First published in four volumes in 1704 by London booksellers Awnsham and John Churchill, these works were the first English translations of European explorations but also included English works that “for their excellency and scarceness, deserved to be reprinted”. These comprehensive volumes contained maps, engravings, and descriptions from voyages to much of the New World over the preceding two centuries.
Awnsham Churchill was a Whig Member of Parliament (1705-1710) and was also a friend and publisher of the works of the influential philosopher John Locke. In collaboration with his brother John the first edition of Voyages and Travels was published. This was a watershed in publications concerning European voyages of exploration as they were the first works describing first hand accounts translated into English. Publishing was a mammoth task involving not just the translations but also the compilation of numerous maps and engravings depicting aspects of the geography, flora, fauna, lifestyles, trade, navigation and weather patterns of the New World.

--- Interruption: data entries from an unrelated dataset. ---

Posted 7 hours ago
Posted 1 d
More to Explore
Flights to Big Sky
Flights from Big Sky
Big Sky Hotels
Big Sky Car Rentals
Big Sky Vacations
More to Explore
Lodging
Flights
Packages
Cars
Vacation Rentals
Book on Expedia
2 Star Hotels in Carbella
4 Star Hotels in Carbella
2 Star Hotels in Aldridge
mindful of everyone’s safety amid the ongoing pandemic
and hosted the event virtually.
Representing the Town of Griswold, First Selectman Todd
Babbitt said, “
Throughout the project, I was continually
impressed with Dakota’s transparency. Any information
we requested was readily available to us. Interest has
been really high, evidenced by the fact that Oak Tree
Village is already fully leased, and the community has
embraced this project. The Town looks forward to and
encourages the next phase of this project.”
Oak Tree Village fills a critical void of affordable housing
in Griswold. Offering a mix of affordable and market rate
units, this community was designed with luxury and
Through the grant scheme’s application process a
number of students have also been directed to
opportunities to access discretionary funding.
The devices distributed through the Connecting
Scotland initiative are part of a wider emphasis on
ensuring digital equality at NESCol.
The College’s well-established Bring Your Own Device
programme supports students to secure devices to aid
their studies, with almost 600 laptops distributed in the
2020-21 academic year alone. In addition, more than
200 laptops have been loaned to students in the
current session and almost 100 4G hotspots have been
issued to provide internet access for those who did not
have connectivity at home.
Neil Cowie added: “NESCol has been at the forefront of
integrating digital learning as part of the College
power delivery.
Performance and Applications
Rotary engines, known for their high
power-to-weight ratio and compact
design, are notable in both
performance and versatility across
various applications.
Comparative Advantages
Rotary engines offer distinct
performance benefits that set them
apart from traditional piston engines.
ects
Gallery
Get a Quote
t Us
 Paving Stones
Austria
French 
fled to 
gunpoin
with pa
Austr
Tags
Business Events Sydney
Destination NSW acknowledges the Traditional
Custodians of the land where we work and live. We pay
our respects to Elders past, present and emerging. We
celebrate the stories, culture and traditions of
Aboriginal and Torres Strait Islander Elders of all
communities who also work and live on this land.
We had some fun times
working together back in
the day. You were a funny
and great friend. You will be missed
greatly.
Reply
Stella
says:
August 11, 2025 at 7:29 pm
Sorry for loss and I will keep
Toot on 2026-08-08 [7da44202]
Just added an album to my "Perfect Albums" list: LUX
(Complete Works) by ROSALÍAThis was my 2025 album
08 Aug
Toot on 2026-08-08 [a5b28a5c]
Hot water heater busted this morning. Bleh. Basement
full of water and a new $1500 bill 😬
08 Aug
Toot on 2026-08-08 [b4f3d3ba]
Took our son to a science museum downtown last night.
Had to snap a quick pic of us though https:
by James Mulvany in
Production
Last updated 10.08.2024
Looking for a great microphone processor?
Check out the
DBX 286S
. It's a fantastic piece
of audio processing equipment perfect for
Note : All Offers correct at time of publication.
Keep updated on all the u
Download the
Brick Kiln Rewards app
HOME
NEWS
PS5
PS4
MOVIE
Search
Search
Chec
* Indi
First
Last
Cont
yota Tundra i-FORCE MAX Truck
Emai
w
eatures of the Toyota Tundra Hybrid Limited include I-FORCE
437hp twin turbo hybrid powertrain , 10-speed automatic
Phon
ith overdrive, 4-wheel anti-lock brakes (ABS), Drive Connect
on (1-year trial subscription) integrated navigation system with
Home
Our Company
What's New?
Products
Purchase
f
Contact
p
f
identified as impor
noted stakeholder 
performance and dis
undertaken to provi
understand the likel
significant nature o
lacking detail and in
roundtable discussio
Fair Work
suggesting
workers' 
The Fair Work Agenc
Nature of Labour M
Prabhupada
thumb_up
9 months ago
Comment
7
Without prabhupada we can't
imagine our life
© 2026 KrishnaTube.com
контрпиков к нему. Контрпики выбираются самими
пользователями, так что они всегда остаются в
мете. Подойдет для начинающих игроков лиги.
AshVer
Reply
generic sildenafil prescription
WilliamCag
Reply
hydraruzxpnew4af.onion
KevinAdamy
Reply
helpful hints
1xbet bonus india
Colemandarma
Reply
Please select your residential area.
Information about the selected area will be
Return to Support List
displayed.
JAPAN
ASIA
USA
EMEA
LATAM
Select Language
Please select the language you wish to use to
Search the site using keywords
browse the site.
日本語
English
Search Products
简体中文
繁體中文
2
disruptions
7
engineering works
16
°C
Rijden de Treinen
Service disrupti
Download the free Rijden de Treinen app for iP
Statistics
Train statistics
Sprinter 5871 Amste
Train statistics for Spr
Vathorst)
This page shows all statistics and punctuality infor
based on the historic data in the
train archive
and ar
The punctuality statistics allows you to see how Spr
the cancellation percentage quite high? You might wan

Interest in these newly discovered lands greatly expanded after Parliament passed the East India Company Act in 1697, thereby removing that company’s monopoly on trade with that region. This Legislation generated a wave of interest amongst the mercantile, industrial and entrepreneurial groups within British society.
The first edition of 1704 described over thirty expeditions. A second edition in 1732 expanded to six volumes and included thirteen further voyages.
These rare volumes represented the pinnacle of publishing of European exploration of vast areas of the globe at that time and were known not only for the depth of information presented but also the scope of the voyages and the time span covered.